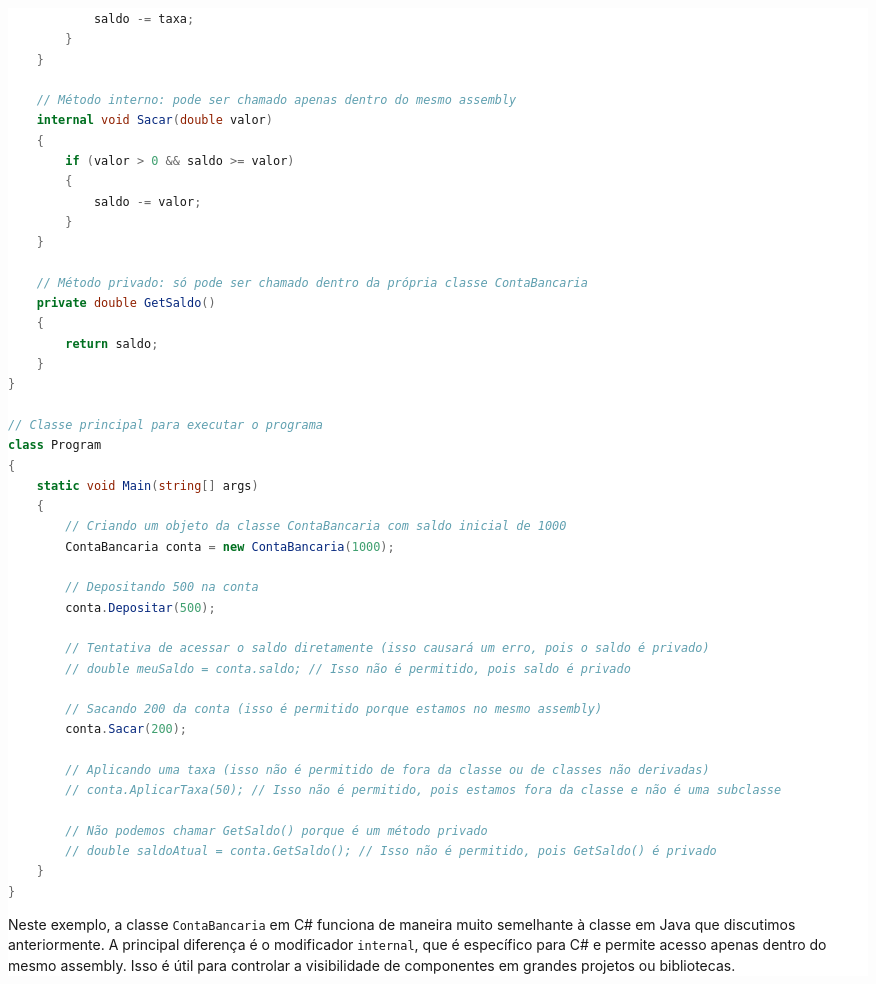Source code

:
 ```csharp
            saldo -= taxa;
        }
    }

    // Método interno: pode ser chamado apenas dentro do mesmo assembly
    internal void Sacar(double valor)
    {
        if (valor > 0 && saldo >= valor)
        {
            saldo -= valor;
        }
    }

    // Método privado: só pode ser chamado dentro da própria classe ContaBancaria
    private double GetSaldo()
    {
        return saldo;
    }
}

// Classe principal para executar o programa
class Program
{
    static void Main(string[] args)
    {
        // Criando um objeto da classe ContaBancaria com saldo inicial de 1000
        ContaBancaria conta = new ContaBancaria(1000);

        // Depositando 500 na conta
        conta.Depositar(500);

        // Tentativa de acessar o saldo diretamente (isso causará um erro, pois o saldo é privado)
        // double meuSaldo = conta.saldo; // Isso não é permitido, pois saldo é privado

        // Sacando 200 da conta (isso é permitido porque estamos no mesmo assembly)
        conta.Sacar(200);

        // Aplicando uma taxa (isso não é permitido de fora da classe ou de classes não derivadas)
        // conta.AplicarTaxa(50); // Isso não é permitido, pois estamos fora da classe e não é uma subclasse

        // Não podemos chamar GetSaldo() porque é um método privado
        // double saldoAtual = conta.GetSaldo(); // Isso não é permitido, pois GetSaldo() é privado
    }
}
```

Neste exemplo, a classe `ContaBancaria` em C# funciona de maneira muito semelhante à classe em Java que discutimos anteriormente. A principal diferença é o modificador `internal`, que é específico para C# e permite acesso apenas dentro do mesmo assembly. Isso é útil para controlar a visibilidade de componentes em grandes projetos ou bibliotecas.
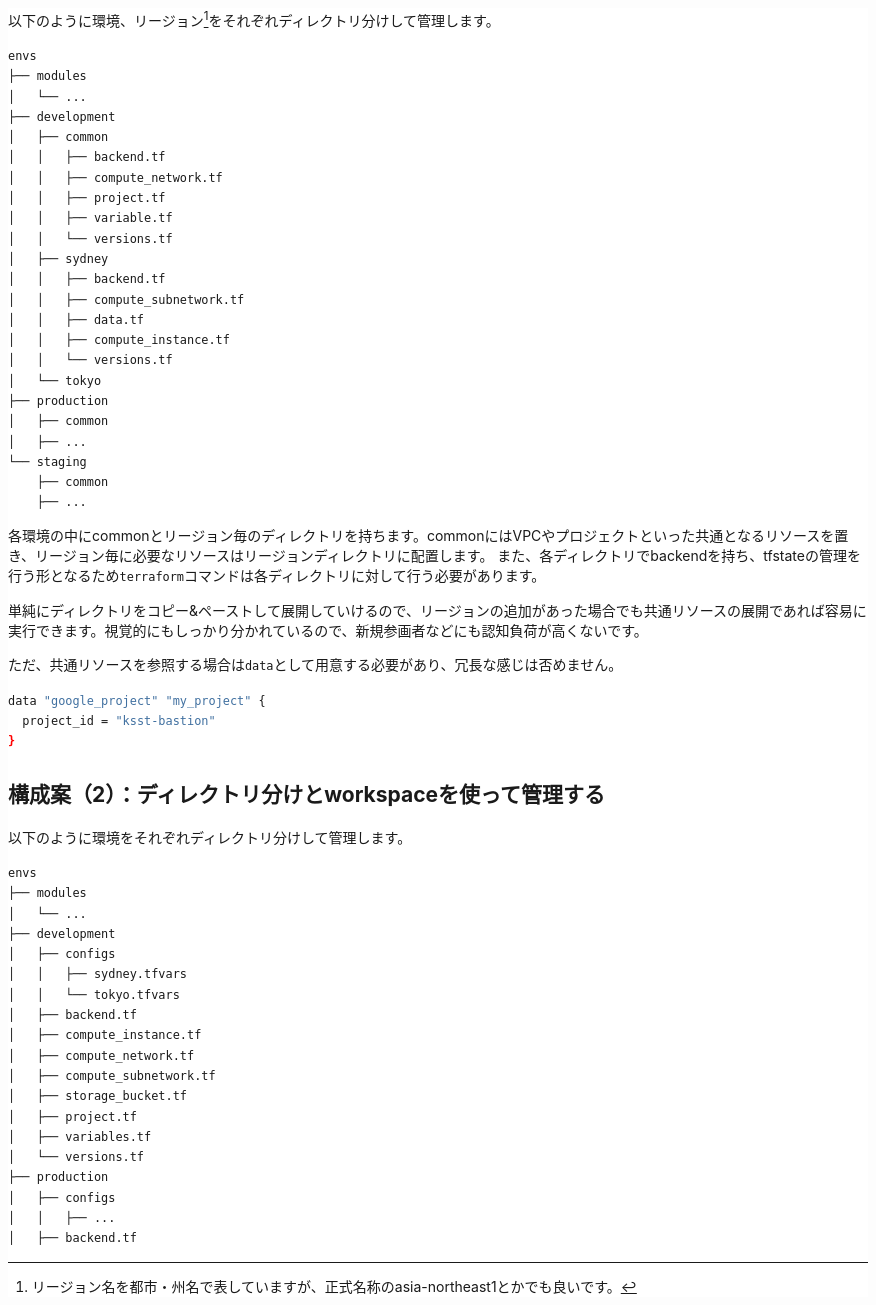 以下のように環境、リージョン[^1]をそれぞれディレクトリ分けして管理します。

```sh
envs
├── modules
│   └── ...
├── development
│   ├── common
│   │   ├── backend.tf
│   │   ├── compute_network.tf
│   │   ├── project.tf
│   │   ├── variable.tf
│   │   └── versions.tf
│   ├── sydney
│   │   ├── backend.tf
│   │   ├── compute_subnetwork.tf
│   │   ├── data.tf
│   │   ├── compute_instance.tf
│   │   └── versions.tf
│   └── tokyo
├── production
│   ├── common
│   ├── ...
└── staging
    ├── common
    ├── ...
```

各環境の中にcommonとリージョン毎のディレクトリを持ちます。commonにはVPCやプロジェクトといった共通となるリソースを置き、リージョン毎に必要なリソースはリージョンディレクトリに配置します。
また、各ディレクトリでbackendを持ち、tfstateの管理を行う形となるため`terraform`コマンドは各ディレクトリに対して行う必要があります。

単純にディレクトリをコピー&ペーストして展開していけるので、リージョンの追加があった場合でも共通リソースの展開であれば容易に実行できます。視覚的にもしっかり分かれているので、新規参画者などにも認知負荷が高くないです。

ただ、共通リソースを参照する場合は`data`として用意する必要があり、冗長な感じは否めません。

```sh terraform data.tf
data "google_project" "my_project" {
  project_id = "ksst-bastion"
}
```

## 構成案（2）：ディレクトリ分けとworkspaceを使って管理する

以下のように環境をそれぞれディレクトリ分けして管理します。

```sh
envs
├── modules
│   └── ...
├── development
│   ├── configs
│   │   ├── sydney.tfvars
│   │   └── tokyo.tfvars
│   ├── backend.tf
│   ├── compute_instance.tf
│   ├── compute_network.tf
│   ├── compute_subnetwork.tf
│   ├── storage_bucket.tf
│   ├── project.tf
│   ├── variables.tf
│   └── versions.tf
├── production
│   ├── configs
│   │   ├── ...
│   ├── backend.tf
```

[^1]: リージョン名を都市・州名で表していますが、正式名称のasia-northeast1とかでも良いです。
[^2]: https://developer.hashicorp.com/terraform/cli/workspaces#when-not-to-use-multiple-workspaces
════════════════
What the task asks: Where a line of the records has the string "double", return that line.

Solution to this problem:
    internal void Sacar(double valor)
    private double GetSaldo()
        // double meuSaldo = conta.saldo; // Isso não é permitido, pois saldo é privado
        // double saldoAtual = conta.GetSaldo(); // Isso não é permitido, pois GetSaldo() é privado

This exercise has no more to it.